Aer Lingus aircraft loaders at Dublin Airport are to ballot for industrial action after fears arose over outsourcing.
The move comes after staff accused management of bringing in outside trainers from Manchester to train Dublin-based workers on aircraft push-backs rather than using its own locally based training department, according to well-placed sources.
Tensions were also heightened at the airline’s Cork base after an independent review of staff relations there raised “significant concerns”.
In Dublin, loaders agreed to the ballot and decided that in the meantime they would turn down any extra duties such as overtime, said the sources.

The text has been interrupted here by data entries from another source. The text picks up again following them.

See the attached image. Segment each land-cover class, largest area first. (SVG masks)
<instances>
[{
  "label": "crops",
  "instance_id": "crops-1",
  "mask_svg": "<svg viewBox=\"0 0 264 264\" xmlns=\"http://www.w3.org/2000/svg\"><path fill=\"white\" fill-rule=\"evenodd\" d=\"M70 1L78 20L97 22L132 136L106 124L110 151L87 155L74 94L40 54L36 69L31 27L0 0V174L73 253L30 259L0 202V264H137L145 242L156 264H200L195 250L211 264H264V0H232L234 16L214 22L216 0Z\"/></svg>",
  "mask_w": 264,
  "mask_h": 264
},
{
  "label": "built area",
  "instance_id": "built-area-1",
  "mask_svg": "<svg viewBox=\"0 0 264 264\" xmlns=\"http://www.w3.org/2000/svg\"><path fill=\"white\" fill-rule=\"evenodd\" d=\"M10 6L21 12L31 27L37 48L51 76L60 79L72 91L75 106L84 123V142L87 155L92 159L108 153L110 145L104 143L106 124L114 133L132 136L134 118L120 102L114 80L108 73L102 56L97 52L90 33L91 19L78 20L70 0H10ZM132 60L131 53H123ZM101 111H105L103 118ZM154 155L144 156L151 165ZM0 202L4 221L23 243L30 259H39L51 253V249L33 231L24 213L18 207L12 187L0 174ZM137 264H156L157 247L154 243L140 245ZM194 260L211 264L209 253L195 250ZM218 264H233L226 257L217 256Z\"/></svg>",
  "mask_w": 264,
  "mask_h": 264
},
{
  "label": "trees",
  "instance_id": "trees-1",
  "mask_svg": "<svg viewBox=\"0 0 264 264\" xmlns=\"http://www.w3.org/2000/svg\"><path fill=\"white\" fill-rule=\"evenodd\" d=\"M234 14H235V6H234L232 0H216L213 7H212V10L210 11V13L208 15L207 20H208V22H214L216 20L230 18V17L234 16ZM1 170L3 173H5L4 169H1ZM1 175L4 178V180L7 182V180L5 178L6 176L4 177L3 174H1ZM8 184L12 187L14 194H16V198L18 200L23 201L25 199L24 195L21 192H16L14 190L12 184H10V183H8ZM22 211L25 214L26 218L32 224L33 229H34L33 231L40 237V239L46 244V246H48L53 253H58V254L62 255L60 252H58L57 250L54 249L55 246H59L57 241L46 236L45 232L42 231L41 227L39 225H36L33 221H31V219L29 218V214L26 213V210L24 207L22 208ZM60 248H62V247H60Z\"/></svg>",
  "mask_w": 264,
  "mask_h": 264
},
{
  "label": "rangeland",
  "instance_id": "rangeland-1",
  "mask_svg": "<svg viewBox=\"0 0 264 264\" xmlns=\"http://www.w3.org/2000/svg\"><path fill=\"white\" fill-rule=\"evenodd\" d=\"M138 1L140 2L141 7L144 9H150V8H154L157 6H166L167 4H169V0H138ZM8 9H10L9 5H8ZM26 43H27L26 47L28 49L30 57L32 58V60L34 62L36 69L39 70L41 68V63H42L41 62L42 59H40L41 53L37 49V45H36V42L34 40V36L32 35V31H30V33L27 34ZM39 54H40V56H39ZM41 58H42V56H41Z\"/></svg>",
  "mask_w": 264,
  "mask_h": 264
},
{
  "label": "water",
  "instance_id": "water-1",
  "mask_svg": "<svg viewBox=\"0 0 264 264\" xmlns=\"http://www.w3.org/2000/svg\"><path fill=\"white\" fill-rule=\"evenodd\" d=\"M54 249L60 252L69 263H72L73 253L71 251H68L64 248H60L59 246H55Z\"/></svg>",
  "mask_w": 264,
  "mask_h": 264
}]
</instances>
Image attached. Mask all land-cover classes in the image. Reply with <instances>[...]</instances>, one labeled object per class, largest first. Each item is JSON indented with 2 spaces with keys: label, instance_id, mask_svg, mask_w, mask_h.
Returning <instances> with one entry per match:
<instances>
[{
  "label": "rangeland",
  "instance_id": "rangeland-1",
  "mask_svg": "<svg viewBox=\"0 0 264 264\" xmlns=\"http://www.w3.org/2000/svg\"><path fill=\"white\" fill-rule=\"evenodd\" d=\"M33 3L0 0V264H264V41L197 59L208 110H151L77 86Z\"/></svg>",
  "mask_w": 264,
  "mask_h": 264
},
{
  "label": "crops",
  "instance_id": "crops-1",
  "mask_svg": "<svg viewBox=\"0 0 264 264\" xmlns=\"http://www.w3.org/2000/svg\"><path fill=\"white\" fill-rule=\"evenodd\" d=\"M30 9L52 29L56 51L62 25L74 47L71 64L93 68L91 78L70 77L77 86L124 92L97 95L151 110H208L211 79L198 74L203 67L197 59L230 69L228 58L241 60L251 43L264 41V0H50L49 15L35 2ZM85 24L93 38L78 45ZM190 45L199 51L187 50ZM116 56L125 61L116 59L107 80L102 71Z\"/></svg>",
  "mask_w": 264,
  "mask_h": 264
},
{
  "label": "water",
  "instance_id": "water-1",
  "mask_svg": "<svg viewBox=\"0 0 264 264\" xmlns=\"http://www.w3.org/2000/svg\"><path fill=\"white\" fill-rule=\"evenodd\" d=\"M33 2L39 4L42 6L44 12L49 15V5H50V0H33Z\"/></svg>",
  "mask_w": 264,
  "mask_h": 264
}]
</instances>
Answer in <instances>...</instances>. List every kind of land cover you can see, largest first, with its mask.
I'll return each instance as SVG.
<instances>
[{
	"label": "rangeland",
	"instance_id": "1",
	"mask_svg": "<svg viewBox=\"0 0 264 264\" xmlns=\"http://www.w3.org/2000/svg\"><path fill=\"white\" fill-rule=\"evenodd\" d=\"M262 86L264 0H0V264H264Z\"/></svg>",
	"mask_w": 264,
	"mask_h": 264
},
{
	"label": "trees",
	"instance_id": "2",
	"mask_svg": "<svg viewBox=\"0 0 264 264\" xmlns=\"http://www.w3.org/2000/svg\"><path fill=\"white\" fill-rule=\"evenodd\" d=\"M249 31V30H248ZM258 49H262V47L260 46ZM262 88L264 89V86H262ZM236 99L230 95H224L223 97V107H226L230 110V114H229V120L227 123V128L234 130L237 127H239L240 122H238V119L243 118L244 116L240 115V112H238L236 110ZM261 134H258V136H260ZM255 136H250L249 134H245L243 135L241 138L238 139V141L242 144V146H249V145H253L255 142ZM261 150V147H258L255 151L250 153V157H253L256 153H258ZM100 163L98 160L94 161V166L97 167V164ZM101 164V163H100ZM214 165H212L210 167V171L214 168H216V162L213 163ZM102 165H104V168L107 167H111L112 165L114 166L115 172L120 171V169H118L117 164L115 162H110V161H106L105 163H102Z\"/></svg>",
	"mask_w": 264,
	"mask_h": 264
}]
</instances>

“Aer Lingus has not received any formal notification in relation to any such ballot. Aer Lingus is engaged in a process with Siptu on a number of operational matters and both parties have agreed to accept an invite to the WRC,” said an Aer Lingus spokeswoman, responding to a query from the Sunday Independent about the ballot and the outsourcing fears.
A union committee meeting on Tuesday is expected to ratify the process and make arrangements for a ballot. Siptu said it had no comment to make.
Meanwhile, a review of industrial relations practice in Cork raised serious concerns about “a high level of mistrust and polarisation” among Aer Lingus ground staff following a row over holidays.
An official from the Workplace Relations Commission (WRC) conducted a series of individual interviews with ramp staff and managers and raised “significant concerns”, according to a letter sent to senior Siptu officials by Aer Lingus management.
The review followed a dispute between the airline and some staff at the airport about annual leave entitlements. Siptu had requested that the WRC conduct a review of industrial relations practice and procedure in January.
Aer Lingus wrote to Siptu expressing “serious concerns” about the WRC report and the situation at Cork, which it said “continues to deteriorate”.
“A high level of polarisation and mistrust prevails and what is striking from an industrial relations context is that the mistrust is essentially an issue with the staff group itself,” said the WRC report. “This mistrust extends to poor union representation which is divided on partisan lines. I would describe union representation as in effect broken down.”
The WRC official wrote that there “is a fundamental inability by the union group to develop cohesive and agreed positions of relevance to all if not most members essential to engaging realistically and credibly with management on practically any issue. This is evidenced by the situation regarding annual leave issue which in any other workplace would be resolved by agreement and taking on board to the maximum extent the concerns and interest of all.”
In the letter to Siptu, Aer Lingus employee relations manager Sharon Morris said staff in Cork had questioned the company’s decision “to continue to engage with the current [trade union] committee in circumstances where they maintain the current committee do not in their opinion represent the entire operative section in Cork and do not have a mandate for the changes proposed”.
The airline said it had “repeatedly sought to encourage this group of staff to continue to engage with the process and in particular to engage with Siptu to address their concerns”.
A Siptu spokesman declined to comment. An Aer Lingus spokeswoman said an annual leave arrangement had been put in place and it “continues to engage with local representatives and union officials on a broad range of issues related to a limited number of staff”.